Before we look at the actual sample, here are a couple of fun facts about President Garfield and his handwriting:
- Garfield had the very unusual ability to write with both hands, even at the same time and in different languages at the same time.
The ability to use both hands equally well to do complicated tasks, such as writing, is called ambidexterity. A person who has that ability is said to be ambidextrous. However, most ambidextrous people cannot write two different things at once, as Garfield could.) During his teaching years, when Garfield’s students got bored or restless, he often regained their attention by writing on the blackboard with both hands at once: writing lines in Greek with his left hand, while using his right hand to write lines in Latin. For more interesting facts about Garfield generally, click this sentence.
- One of Garfield’s earlier jobs, before he became President, had been as a teacher. The subjects that he taught sometimes included handwriting, which Garfield had actually studied (as an adult) with one of the most famous handwriting teachers of the day, Platt Rogers Spencer. Here is an example of Spencer’s highly flourished signature :
Spencer’s method (called “Spencerian script”) was the most popular of its time. Here, you can see several pages of handwriting from the textbooks written by Spencer (and by Spencer’s sons, who continued their father’s teaching and publishing business for many years).
As you will see at the above link, the Spencerian textbooks included instructions for several styles. The style that Spencer most recommended for everyday handwriting is the style shown in the textbook photo at the bottom of the page at that link.
Although Garfield had done well in Spencer’s classes, his handwriting significantly changed and deteriorated over the years after Spencer’s death in 1864. This can be seen in collections of Garfield’s papers, such as the Library of Congress Garfield collection.
Here, you can see and enlarge a sample of Garfield’s handwriting and signature in 1864.
You can also see and enlarge a sample of Garfield’s handwriting and signature just five years later, in 1869. Notice the differences, as well as the similarities.
However, some writing by Garfield is in a very different style from either of those two samples — a vertical or nearly vertical style that resisted deterioration, and that was much simpler and more legible (except for the signature).
Interestingly, his writings in this style do not deteriorate over the years as his usual handwriting style did. Here, you can see and enlarge one example of Garfield’s second style.
When this style of writing appears in a Garfield document, it may mean that the ambidextrous Garfield was writing that document with his left hand (then signing it with his right, so that the signature would resemble his signature on other documents). This explanation is plausible because:
• most ambidextrous people do produce a simpler, much less slanted (often vertical) writing when they use the left hand, and
• the left-hand writing of ambidextrous people also usually maintains its quality better over years of use (as compared with their right-hand writing).
It is also possible that Garfield was naturally left-handed but was trained to use his right hand for writing, because most people in Garfield’s time (and earlier) incorrectly believed that left-handedness was a defect or abnormality which needed to be “cured” by training the left-hander to try to become an “imitation right-hander.”

### EXTRACTED RECORDS
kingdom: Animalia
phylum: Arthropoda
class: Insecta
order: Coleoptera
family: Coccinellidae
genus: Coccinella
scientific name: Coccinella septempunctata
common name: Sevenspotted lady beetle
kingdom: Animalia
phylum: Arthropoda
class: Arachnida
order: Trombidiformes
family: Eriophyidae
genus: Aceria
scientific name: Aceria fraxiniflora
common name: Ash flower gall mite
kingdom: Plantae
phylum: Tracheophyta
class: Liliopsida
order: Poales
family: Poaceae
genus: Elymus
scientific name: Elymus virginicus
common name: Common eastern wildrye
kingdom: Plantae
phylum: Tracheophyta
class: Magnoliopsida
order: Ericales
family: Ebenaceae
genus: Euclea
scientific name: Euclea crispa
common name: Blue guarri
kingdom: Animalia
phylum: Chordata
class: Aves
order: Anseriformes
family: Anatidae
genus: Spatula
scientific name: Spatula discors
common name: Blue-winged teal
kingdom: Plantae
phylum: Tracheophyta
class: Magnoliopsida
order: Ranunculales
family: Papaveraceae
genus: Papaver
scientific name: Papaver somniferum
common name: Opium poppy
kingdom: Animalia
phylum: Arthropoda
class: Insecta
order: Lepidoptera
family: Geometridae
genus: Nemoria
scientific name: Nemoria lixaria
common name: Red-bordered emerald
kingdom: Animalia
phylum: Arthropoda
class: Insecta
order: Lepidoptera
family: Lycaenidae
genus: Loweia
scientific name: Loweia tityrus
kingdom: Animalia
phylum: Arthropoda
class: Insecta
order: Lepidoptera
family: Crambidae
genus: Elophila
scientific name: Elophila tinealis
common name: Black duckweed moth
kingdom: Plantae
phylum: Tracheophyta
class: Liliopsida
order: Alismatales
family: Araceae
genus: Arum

### DO THIS
From the passage on Garfield's handwriting, write out word for word the part that opens with the words containing "However, some writing" and closes with "Garfield’s second style.".

### SOLVED EXERCISE
However, some writing by Garfield is in a very different style from either of those two samples — a vertical or nearly vertical style that resisted deterioration, and that was much simpler and more legible (except for the signature).
Interestingly, his writings in this style do not deteriorate over the years as his usual handwriting style did. Here, you can see and enlarge one example of Garfield’s second style.